Amelia gritted her teeth as Albus and his staff ran up—
"Arrest them all. Check them for Marks. I want their brains in a Pensieve by yesterday. I want every sin they have ever committed since they shat their first nappies. I want to know if they are also Marked and if that one influenced them in any way! And—get them to a healer so they don't DIE before it can be done!"
"Ma'am!" the Unspeakables answered, hastily taking the "animals" away.
Hermione sat down, looking into Amelia's face with a feline look of baffled confusion.
Amelia sighed softly and knelt to touch Hermione on the head. "You, young lady, never do anything small. Your friend summoned me to help you when he saw you were going to shift."
Hermione blinked, looking at her dream companion made form.

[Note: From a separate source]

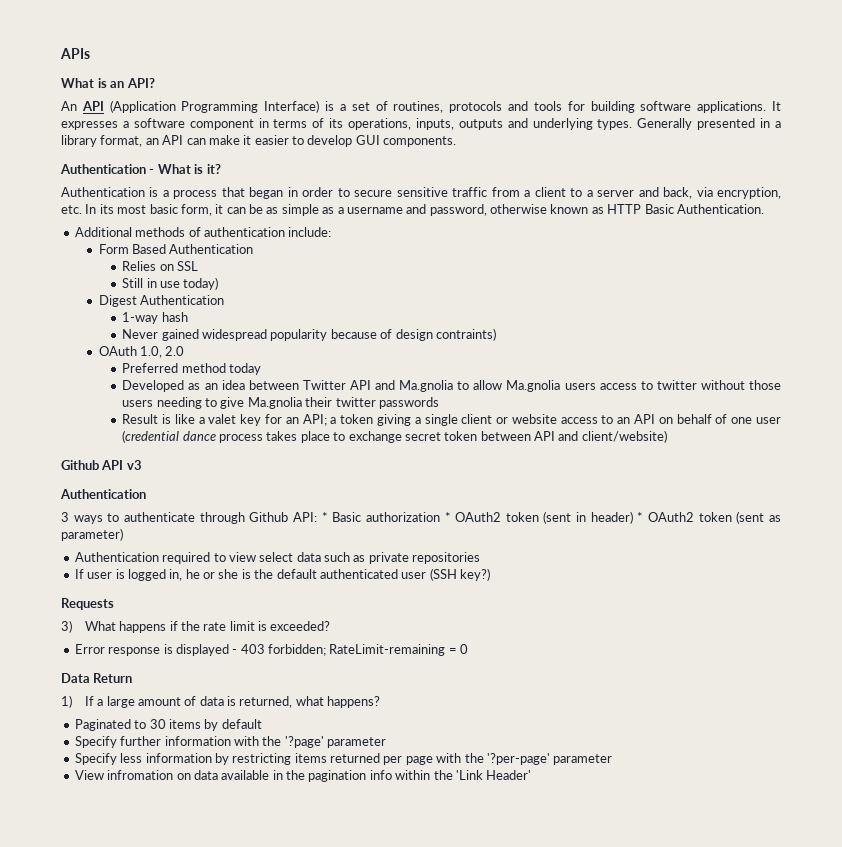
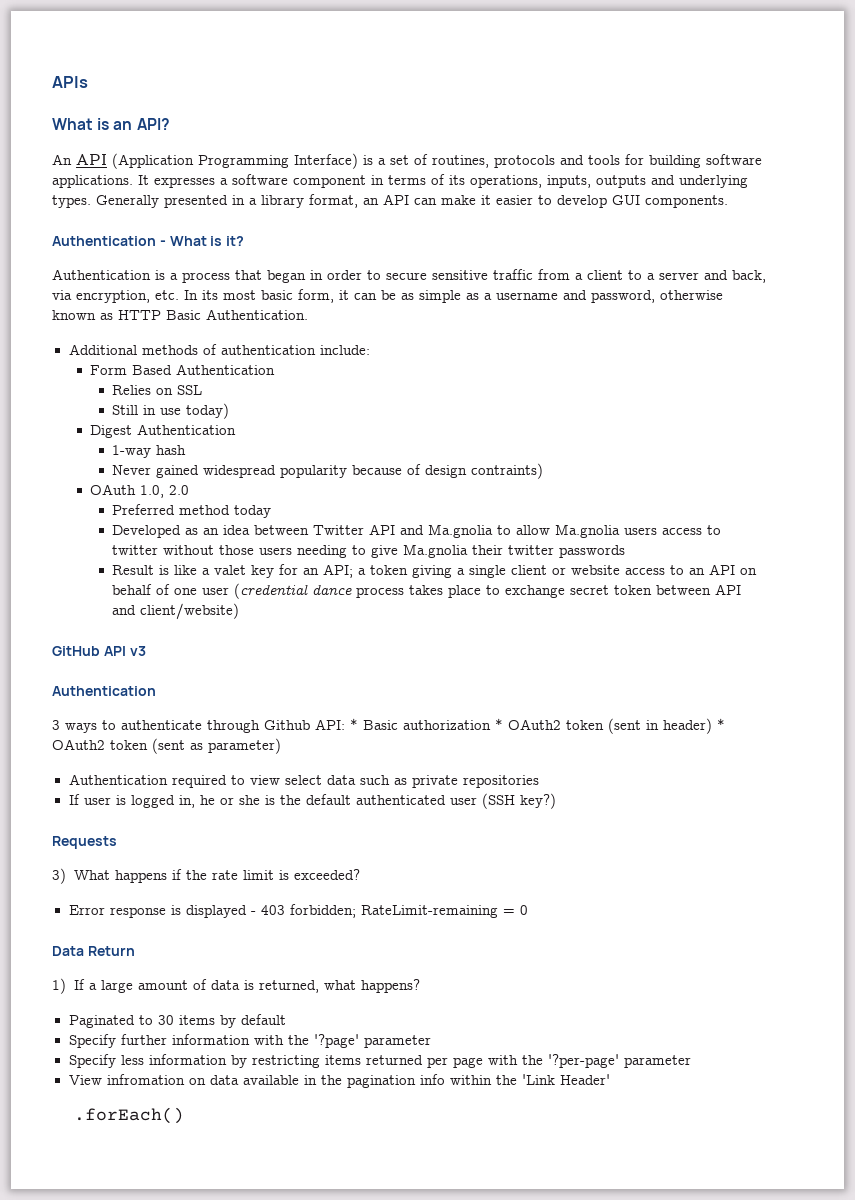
[61,460,99,470] Github -> [52,646,100,656] GitHub
(532, 775) none -> [73,1107,184,1124] // .forEach()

Amelia smiled. "He's not a dream, child. He's as real as you. He's a bit of a rebel. He left his parents early and refused to leave your side since he found you—until today, when he came back to fetch me."
Hermione gently licked Amelia's hand, her rough rasp dragging against her skin.
"I fear you are going to have to come home with us, now," Amelia said gently. "I do not believe the Headmaster is prepared to deal with two displacer beasts."
Albus shifted uncomfortably. "I will allow it," he said as if giving her permission.
Amelia waved toward her remaining Unspeakables. "Please see young Hermione to her new home. And Severus?"
The other young displacer beast cub stared up at Amelia with wide eyes. "Good work."
Severus seemed to relax, and he nuzzled Hermione gently.
We'll be okay, now.
Hermione's eyes widened.
I'm with you, and you're with me, now.
Hermione nosed him, whiskers twitching. Promise?
Always.
Hermione's tail poofed like a bristle brush, but she gave Severus an affectionate lick.
She was ready for the next adventure—with her best friend.